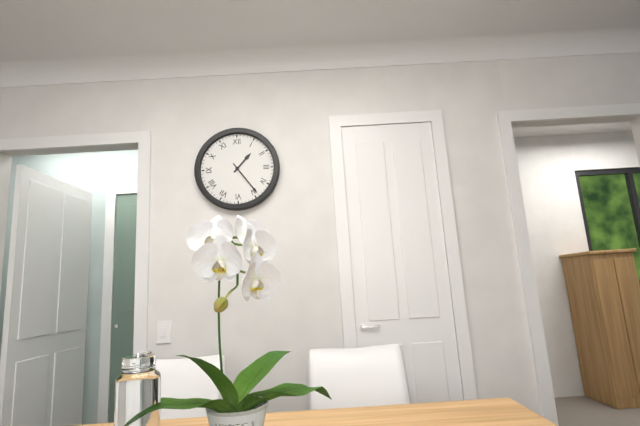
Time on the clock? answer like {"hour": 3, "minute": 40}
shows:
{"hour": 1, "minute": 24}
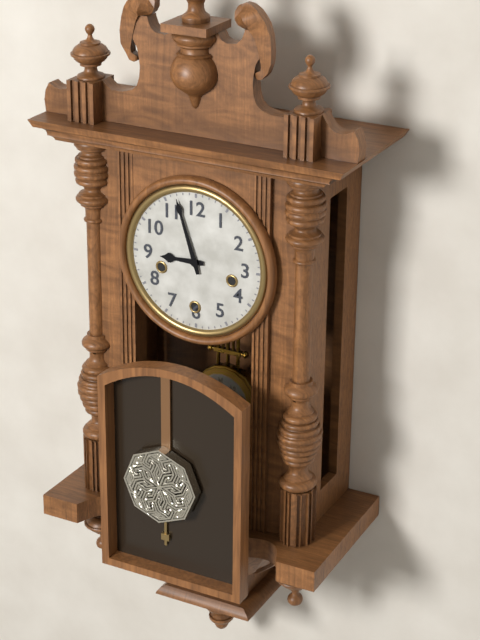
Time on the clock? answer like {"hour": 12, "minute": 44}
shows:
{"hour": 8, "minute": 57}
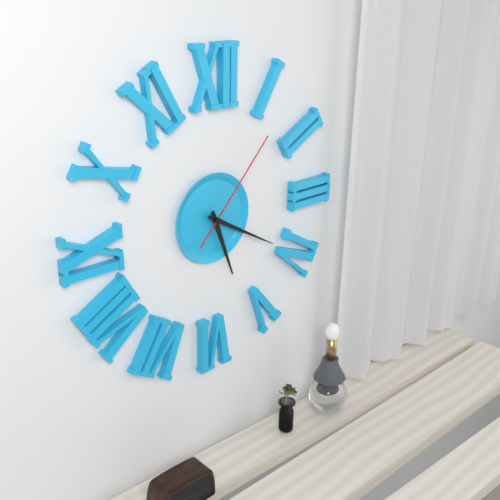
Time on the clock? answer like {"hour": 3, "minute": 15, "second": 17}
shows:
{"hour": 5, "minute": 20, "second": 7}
==
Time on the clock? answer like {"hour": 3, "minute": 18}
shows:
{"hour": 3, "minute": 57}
---
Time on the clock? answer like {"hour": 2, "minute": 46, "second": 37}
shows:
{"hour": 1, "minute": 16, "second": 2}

## Exercise directions
Pull out every line in the entries above that contains the string "Time".

## Result
Time on the clock? answer like {"hour": 3, "minute": 40}
Time on the clock? answer like {"hour": 12, "minute": 44}
Time on the clock? answer like {"hour": 3, "minute": 15, "second": 17}
Time on the clock? answer like {"hour": 3, "minute": 18}
Time on the clock? answer like {"hour": 2, "minute": 46, "second": 37}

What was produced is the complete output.